本 notebook 展示了如何使用与 YDB 向量存储相关的功能。

配置

首先，使用 Docker 设置本地 YDB：

! docker run -d -p 2136:2136 --name ydb-langchain -e YDB_USE_IN_MEMORY_PDISKS=true -h localhost ydbplatform/local-ydb:trunk

使用本集成需要安装 langchain-ydb

! pip install -qU langchain-ydb

凭证

本 notebook 无需凭证，只需确保已按上面所示安装了包。如果您想获得一流的模型调用自动追踪，可以通过取消注释以下内容来设置您的 LangSmith API key：

os.environ["LANGSMITH_API_KEY"] = getpass.getpass("Enter your LangSmith API key: ")
os.environ["LANGSMITH_TRACING"] = "true"

初始化

# | output: false
# | echo: false
from langchain_openai import OpenAIEmbeddings

embeddings = OpenAIEmbeddings(model="text-embedding-3-large")

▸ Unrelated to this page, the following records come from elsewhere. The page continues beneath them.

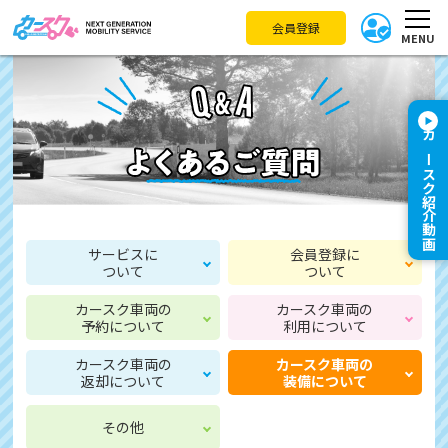
会員登録
MENU
カースク紹介動画
サービスに
会員登録に
ついて
ついて
カースク車両の
カースク車両の
予約について
利用について
カースク車両の
カースク車両の
返却について
装備について
その他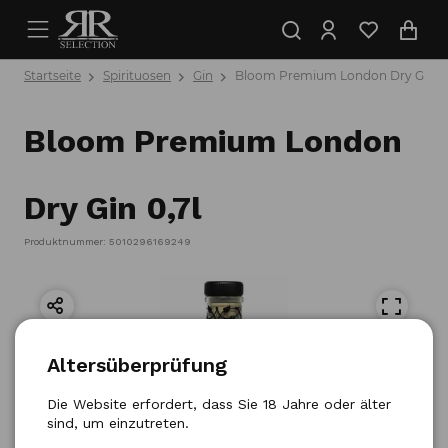
Startseite
Spirituosen
Gin
Bloom Premium London Dry Gin 0,
Bloom Premium London
Dry Gin 0,7l
Produktnummer: 5010296169249
Altersüberprüfung
Die Website erfordert, dass Sie 18 Jahre oder älter
sind, um einzutreten.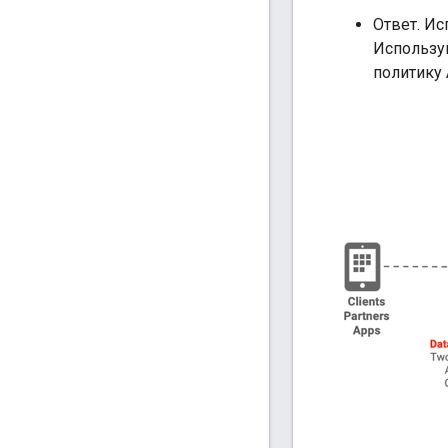
Ответ. И
Использу
политику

/Users/ovcharuk/opensource/langchain/.venv/lib/python3.13/site-packages/tqdm/auto.py:21: TqdmWarning: IProgress not found. Please update jupyter and ipywidgets. See https://ipywidgets.readthedocs.io/en/stable/user_install.html
  from .autonotebook import tqdm as notebook_tqdm

from langchain_ydb.vectorstores import YDB, YDBSearchStrategy, YDBSettings

settings = YDBSettings(
    table="ydb_example",
    strategy=YDBSearchStrategy.COSINE_SIMILARITY,
)
vector_store = YDB(embeddings, config=settings)

管理向量存储

创建向量存储后，您可以通过添加和删除不同条目与其交互。

向向量存储添加条目

准备要处理的文档：

from uuid import uuid4

from langchain_core.documents import Document

document_1 = Document(
    page_content="I had chocolate chip pancakes and scrambled eggs for breakfast this morning.",
    metadata={"source": "tweet"},
)

document_2 = Document(
    page_content="The weather forecast for tomorrow is cloudy and overcast, with a high of 62 degrees.",
    metadata={"source": "news"},
)

document_3 = Document(
    page_content="Building an exciting new project with LangChain - come check it out!",
    metadata={"source": "tweet"},
)

document_4 = Document(
    page_content="Robbers broke into the city bank and stole $1 million in cash.",
    metadata={"source": "news"},
)

document_5 = Document(
    page_content="Wow! That was an amazing movie. I can't wait to see it again.",
    metadata={"source": "tweet"},
)

document_6 = Document(
    page_content="Is the new iPhone worth the price? Read this review to find out.",
    metadata={"source": "website"},
)

document_7 = Document(
    page_content="The top 10 soccer players in the world right now.",
    metadata={"source": "website"},
)

document_8 = Document(
    page_content="LangGraph is the best framework for building stateful, agentic applications!",
    metadata={"source": "tweet"},
)

document_9 = Document(
    page_content="The stock market is down 500 points today due to fears of a recession.",
    metadata={"source": "news"},
)

document_10 = Document(
    page_content="I have a bad feeling I am going to get deleted :(",
    metadata={"source": "tweet"},
)

documents = [
    document_1,
    document_2,
    document_3,
    document_4,
    document_5,
    document_6,
    document_7,
    document_8,
    document_9,
    document_10,
]
uuids = [str(uuid4()) for _ in range(len(documents))]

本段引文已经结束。